Julius Mitchell says he began studying Chinese by accident. He had studied Spanish in his middle school in Chicago and had hoped to continue it in high school. When registering for language classes at his math, science and world language high school, he listed Spanish as his first choice and, on a whim, listed Chinese as his second choice. When he was placed in Chinese classes, he was shocked at first, but quickly fell in love with the language. He especially enjoyed using a different part of his brain to learn and write characters. This lucky “accident” also led him to apply for NSLI-Y, and he participated in the 2008 summer program in Shanghai.
Upon arriving in China, there were several challenging cultural differences. One was that he did not see people of varied ethnicities walking down the street like he would in Chicago. As a result, he stood out as an African American. This caused him to receive a lot of attention that sometimes made him feel uncomfortable. People would ask him lots of questions, would want to touch him, and would doubt his U.S. citizenship. He turned to his resident director and language teachers for support and to better understand the cultural reasons behind this behavior. He also began journaling regularly, which let him gain many of the realizations that helped him overcome culture shock. As his language skills improved, he was also able to communicate with people to understand their intentions and as a result, to turn these experiences into opportunities for cultural exchange. He would frequently discuss his family history and the diversity of the U.S. with people. Before long, he felt comfortable in China and developed a deep interest in the culture and language.

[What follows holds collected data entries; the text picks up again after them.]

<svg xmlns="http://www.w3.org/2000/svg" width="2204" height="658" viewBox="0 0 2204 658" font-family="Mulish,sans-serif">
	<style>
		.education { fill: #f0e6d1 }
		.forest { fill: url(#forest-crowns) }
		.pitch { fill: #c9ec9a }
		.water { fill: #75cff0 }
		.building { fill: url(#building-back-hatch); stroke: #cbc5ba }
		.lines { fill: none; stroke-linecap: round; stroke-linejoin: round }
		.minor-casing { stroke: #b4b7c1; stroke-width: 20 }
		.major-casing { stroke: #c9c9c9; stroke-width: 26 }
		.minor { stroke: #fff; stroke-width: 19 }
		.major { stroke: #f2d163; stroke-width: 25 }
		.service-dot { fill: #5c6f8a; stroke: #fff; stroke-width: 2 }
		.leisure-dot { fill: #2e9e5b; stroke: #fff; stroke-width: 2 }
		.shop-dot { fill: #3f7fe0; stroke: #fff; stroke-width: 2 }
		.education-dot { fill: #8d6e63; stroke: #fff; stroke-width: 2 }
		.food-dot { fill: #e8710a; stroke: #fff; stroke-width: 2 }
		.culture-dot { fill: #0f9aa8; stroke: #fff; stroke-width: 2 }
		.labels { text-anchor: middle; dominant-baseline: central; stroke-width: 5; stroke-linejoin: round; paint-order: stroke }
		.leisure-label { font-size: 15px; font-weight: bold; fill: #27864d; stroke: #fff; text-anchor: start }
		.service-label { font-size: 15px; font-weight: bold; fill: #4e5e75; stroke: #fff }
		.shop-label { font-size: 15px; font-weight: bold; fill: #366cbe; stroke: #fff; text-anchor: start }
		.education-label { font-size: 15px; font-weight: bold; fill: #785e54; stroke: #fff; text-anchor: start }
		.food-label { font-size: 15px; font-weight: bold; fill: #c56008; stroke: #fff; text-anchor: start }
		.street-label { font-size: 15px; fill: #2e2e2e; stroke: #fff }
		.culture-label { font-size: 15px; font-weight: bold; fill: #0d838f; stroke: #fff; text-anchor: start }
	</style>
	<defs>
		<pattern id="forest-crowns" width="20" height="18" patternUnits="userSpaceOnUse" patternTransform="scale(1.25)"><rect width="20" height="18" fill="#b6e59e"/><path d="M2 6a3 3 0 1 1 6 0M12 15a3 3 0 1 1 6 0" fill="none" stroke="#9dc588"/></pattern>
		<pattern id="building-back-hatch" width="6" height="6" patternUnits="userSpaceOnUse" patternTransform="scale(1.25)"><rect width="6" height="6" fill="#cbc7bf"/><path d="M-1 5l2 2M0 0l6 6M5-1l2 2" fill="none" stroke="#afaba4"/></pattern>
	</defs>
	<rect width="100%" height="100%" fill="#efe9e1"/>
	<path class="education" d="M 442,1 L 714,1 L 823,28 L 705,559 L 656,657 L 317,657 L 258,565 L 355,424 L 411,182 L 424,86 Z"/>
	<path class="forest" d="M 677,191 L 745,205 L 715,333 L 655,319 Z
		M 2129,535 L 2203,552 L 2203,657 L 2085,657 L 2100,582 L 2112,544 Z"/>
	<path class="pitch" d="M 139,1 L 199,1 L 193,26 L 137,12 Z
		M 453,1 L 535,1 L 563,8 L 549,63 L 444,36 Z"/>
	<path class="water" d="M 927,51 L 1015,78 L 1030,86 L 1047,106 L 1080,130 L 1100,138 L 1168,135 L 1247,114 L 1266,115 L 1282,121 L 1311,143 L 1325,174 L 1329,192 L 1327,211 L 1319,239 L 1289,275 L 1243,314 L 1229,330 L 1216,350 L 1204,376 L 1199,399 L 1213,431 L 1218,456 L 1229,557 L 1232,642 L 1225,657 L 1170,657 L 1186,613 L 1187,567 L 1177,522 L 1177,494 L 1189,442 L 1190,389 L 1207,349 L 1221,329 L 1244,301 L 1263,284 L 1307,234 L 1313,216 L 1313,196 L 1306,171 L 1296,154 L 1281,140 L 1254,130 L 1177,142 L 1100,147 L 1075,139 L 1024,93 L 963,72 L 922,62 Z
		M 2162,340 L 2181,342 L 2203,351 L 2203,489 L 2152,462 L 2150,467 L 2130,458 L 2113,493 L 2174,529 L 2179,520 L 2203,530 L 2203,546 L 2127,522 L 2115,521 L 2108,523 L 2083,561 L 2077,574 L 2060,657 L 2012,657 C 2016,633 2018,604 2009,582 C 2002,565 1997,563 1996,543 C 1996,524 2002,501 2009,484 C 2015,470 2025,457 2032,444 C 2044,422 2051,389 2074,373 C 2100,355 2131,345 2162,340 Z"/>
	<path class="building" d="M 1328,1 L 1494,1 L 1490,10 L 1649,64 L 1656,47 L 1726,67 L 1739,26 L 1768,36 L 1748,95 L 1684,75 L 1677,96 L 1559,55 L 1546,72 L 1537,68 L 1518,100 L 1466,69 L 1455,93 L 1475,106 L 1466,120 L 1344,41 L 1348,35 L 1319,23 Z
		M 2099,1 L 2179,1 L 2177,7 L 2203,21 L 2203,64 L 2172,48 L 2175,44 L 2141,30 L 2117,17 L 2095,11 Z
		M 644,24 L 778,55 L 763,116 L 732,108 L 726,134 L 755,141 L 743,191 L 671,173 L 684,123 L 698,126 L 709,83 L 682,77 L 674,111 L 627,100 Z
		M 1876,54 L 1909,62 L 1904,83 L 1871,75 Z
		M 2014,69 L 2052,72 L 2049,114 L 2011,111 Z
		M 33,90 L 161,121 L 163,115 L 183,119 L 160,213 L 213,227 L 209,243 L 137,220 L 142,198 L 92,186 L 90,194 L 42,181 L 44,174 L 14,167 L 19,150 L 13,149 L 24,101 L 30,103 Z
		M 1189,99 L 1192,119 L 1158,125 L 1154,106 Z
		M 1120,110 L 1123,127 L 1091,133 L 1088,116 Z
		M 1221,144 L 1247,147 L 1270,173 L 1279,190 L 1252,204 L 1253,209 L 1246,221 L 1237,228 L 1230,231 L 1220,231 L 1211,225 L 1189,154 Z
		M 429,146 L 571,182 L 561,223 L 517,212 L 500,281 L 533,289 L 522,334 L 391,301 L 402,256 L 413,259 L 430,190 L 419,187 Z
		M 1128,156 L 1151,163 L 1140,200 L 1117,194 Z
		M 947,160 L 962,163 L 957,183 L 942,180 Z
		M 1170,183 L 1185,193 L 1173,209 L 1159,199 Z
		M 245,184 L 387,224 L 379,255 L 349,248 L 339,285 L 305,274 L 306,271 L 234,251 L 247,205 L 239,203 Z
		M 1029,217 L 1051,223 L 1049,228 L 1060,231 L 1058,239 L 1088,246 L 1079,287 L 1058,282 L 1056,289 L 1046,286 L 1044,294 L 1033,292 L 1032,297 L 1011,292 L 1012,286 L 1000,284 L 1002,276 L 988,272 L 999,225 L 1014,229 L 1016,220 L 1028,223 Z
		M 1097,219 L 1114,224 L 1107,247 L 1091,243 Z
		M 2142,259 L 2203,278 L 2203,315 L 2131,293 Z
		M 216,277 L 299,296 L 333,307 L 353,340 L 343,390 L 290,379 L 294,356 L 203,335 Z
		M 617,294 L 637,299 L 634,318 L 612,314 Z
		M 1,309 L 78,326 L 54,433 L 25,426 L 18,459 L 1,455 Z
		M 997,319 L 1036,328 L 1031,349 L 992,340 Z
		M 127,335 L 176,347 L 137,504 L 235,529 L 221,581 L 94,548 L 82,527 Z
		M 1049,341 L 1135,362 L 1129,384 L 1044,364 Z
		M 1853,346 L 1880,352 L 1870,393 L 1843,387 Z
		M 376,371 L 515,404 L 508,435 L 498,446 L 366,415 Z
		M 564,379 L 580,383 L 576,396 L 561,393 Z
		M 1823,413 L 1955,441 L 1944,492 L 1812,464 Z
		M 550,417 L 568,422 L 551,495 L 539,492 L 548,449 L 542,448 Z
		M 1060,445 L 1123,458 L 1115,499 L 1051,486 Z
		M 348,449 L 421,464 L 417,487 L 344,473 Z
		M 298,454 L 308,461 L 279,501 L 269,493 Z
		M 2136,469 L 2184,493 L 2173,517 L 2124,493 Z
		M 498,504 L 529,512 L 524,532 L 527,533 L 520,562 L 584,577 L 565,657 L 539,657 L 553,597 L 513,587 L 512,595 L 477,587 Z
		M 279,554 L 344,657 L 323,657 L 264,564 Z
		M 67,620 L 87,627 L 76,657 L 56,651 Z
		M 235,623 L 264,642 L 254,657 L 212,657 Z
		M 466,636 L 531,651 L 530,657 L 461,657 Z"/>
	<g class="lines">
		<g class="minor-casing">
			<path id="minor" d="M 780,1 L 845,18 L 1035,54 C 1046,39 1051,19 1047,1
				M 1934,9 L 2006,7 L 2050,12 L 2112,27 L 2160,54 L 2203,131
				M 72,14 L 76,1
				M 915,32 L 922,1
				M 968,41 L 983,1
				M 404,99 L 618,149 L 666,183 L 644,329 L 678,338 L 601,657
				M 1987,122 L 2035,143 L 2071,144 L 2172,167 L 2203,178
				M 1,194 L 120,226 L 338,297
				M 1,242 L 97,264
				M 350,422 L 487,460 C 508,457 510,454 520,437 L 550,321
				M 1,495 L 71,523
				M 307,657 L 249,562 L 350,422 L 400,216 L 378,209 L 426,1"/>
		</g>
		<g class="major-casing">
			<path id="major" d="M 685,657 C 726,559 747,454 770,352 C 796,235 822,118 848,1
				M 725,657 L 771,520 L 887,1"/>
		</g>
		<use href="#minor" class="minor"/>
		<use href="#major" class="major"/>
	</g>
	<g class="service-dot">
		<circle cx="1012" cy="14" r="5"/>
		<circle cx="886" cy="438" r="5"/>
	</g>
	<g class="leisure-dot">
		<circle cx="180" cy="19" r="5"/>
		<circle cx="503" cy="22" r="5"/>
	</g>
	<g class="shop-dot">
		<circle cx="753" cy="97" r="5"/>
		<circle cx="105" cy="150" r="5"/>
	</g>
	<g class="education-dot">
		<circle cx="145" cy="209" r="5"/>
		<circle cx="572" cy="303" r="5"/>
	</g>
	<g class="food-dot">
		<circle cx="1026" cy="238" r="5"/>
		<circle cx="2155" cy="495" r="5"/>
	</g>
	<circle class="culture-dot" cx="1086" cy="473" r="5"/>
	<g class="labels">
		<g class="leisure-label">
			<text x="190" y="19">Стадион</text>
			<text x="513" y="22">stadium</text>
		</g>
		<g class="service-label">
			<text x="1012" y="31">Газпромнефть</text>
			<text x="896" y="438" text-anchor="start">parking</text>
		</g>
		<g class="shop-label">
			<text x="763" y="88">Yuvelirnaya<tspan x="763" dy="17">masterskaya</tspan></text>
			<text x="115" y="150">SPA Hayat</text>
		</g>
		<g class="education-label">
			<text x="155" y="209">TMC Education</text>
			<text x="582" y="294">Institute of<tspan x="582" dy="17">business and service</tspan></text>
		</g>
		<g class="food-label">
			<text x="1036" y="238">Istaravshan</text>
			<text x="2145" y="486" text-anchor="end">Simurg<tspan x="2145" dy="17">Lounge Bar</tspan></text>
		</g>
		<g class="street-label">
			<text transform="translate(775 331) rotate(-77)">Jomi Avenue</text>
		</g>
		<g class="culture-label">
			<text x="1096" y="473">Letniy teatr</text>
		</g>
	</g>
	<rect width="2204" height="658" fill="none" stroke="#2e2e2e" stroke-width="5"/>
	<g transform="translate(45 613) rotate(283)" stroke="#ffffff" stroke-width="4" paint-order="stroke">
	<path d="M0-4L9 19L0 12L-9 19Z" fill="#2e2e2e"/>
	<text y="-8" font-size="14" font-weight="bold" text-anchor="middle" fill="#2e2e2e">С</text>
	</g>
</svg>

Julius says that his time on NSLI-Y was a pivotal, unforgettable experience for him. As a result, he looked for universities with strong Chinese programs because he knew he wanted to continue to study Chinese and travel to China. He decided on Yale University. At Yale, he completed a dual degree in Political Science and Ethnicity, Race and Migration, while he continued to study Chinese. As a first year student, he received the Richard U. Light Fellowship, a Yale fellowship for language study in East Asia. With this scholarship, he studied at Associated Colleges in China, an intensive immersion program at Capitol University of Economics in Beijing. After completing his bachelor’s degree, he lived to China for two years through the Yale-China Association as a teaching fellow. Through this fellowship, he was able to spend two years in different rural cities in China. He fondly remembers how eager and hard-working his Chinese students were. Julius also remembers his friend and tutor that would help him with his Chinese on a daily basis and even assisted Julius in reading The Old Man and the Sea in Chinese.
When he returned from China, Julius was a paralegal at GE, where he had the opportunity to use his language skills on projects that involved legal issues in China. He is currently pursuing a law degree at Harvard University and interning at Cleary Gottlieb Steen & Hamilton LLP, an international law firm in Washington, D.C. Julius plans for his future career in law to continue to have an international dimension, especially with China.
Julius believes NSLI-Y has played an important role in his academic and career successes. His NSLI-Y experience has captured the interest of every employer he has interviewed with, and he even wrote his college essay about his impressions of China and how he overcame cultural misunderstandings: “I couldn’t have done this without NSLI-Y providing the opportunity for me to go abroad and have such a rich experience.”